El pequeño Peter resplandeció de placer al escuchar las palabras de John. Sus dos pequeños amiguitos también decidieron al momento que trabajarían con ahínco en el jardín y que lograrían que John se sintiese tan orgulloso de ellos como de Peter.

—¿Tiene alguien algo que oponer a la compra de una carretilla nueva? —preguntó Rita.

Nadie habló, hasta que de pronto Julian abrió la boca, dejando oír su profunda voz.

—Sí. Los chiquillos merecen tener una carretilla nueva, pero seré yo quien se la construya. Puedo hacerlo con facilidad.

Julian no se había levantado para hablar. Y continuó sentado con su postura indolente de costumbre.

—Levántate cuando hables —le ordenó Rita.

Julian la miró como si no estuviera dispuesto a obedecer, pero al final se puso en pie y repitió su ofrecimiento.

—Haré una carretilla pequeña. Si puedo buscar en los cobertizos, hallaré rápidamente lo que necesito. Y no es necesario gastar dinero.

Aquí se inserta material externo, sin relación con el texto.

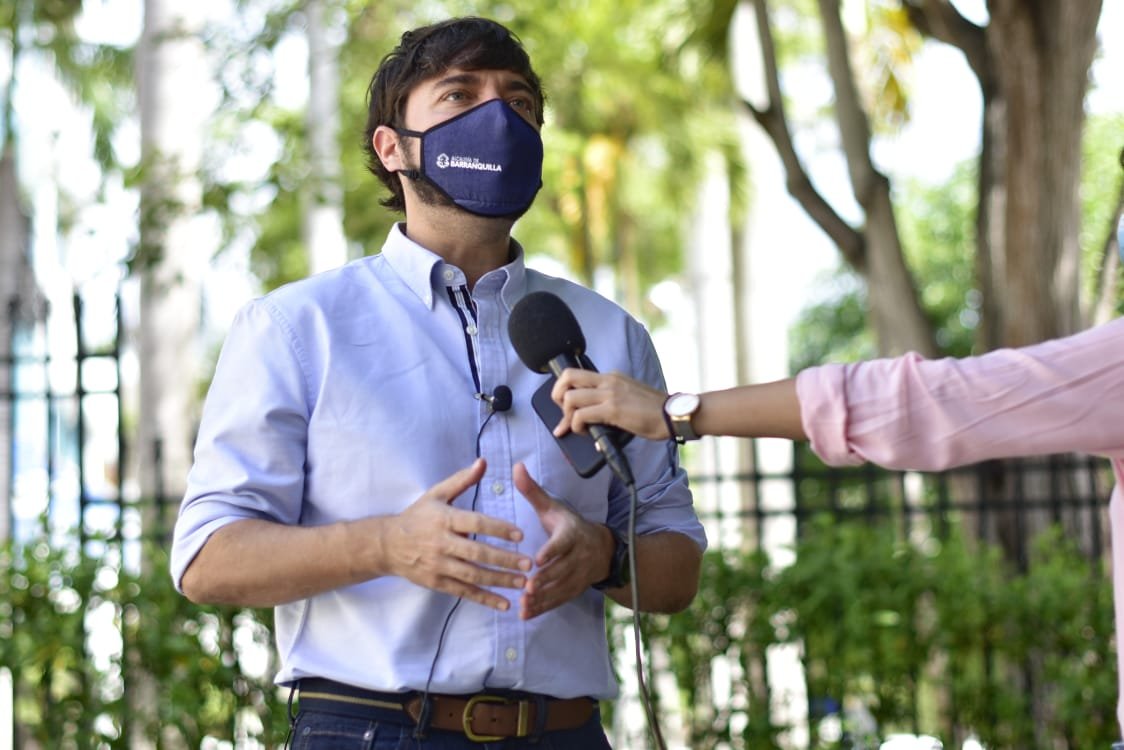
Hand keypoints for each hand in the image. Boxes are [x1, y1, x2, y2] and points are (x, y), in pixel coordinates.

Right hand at [377, 458, 531, 611]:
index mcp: (445, 519)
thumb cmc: (417, 516)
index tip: (520, 534)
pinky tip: (504, 604)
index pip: (476, 524)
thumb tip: (483, 462)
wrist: (388, 545)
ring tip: (524, 583)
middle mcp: (442, 544)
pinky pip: (464, 592)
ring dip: (500, 581)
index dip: (498, 529)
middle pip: (477, 553)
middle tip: (529, 564)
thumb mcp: (437, 494)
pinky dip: (485, 599)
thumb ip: (462, 480)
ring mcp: (439, 566)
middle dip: (504, 560)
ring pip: (473, 576)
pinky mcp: (437, 583)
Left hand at [514, 462, 612, 619]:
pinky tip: (526, 613)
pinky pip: (559, 600)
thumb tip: (516, 467)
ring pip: (560, 588)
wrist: (602, 549)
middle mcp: (578, 556)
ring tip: (524, 602)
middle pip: (562, 569)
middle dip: (545, 579)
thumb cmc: (569, 525)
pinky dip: (543, 608)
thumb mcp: (553, 507)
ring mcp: (577, 575)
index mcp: (571, 534)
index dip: (552, 551)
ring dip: (543, 597)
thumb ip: (533, 491)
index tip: (537, 559)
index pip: (563, 543)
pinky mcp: (574, 590)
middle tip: (528, 586)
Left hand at [550, 368, 670, 439]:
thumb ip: (610, 405)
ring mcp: (609, 394)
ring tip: (577, 427)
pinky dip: (577, 425)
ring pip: (570, 397)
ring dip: (567, 415)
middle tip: (562, 413)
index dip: (565, 388)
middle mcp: (607, 380)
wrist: (673, 414)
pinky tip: (585, 432)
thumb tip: (595, 425)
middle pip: (567, 376)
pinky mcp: (612, 409)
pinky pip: (581, 415)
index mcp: (611, 377)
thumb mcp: (629, 398)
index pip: (577, 374)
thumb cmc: (655, 411)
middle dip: (556, 395)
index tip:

Todos se sintieron interesados. Elizabeth exclamó ansiosamente:

—Deja que la haga Julian, William. ¡Es muy listo para esas cosas! ¡Sabe hacerlo todo!

—Muy bien. Gracias por tu ofrecimiento, Julian —accedió William—. Pon manos a la obra tan pronto como puedas. Y ahora, ¿hay algo más de qué tratar?

No había nada más. William levantó la sesión y los alumnos fueron saliendo.

—¡Bravo, Julian! —le alabó Elizabeth, cogiéndole del brazo—. ¡Apuesto a que construirás la mejor carretilla del mundo!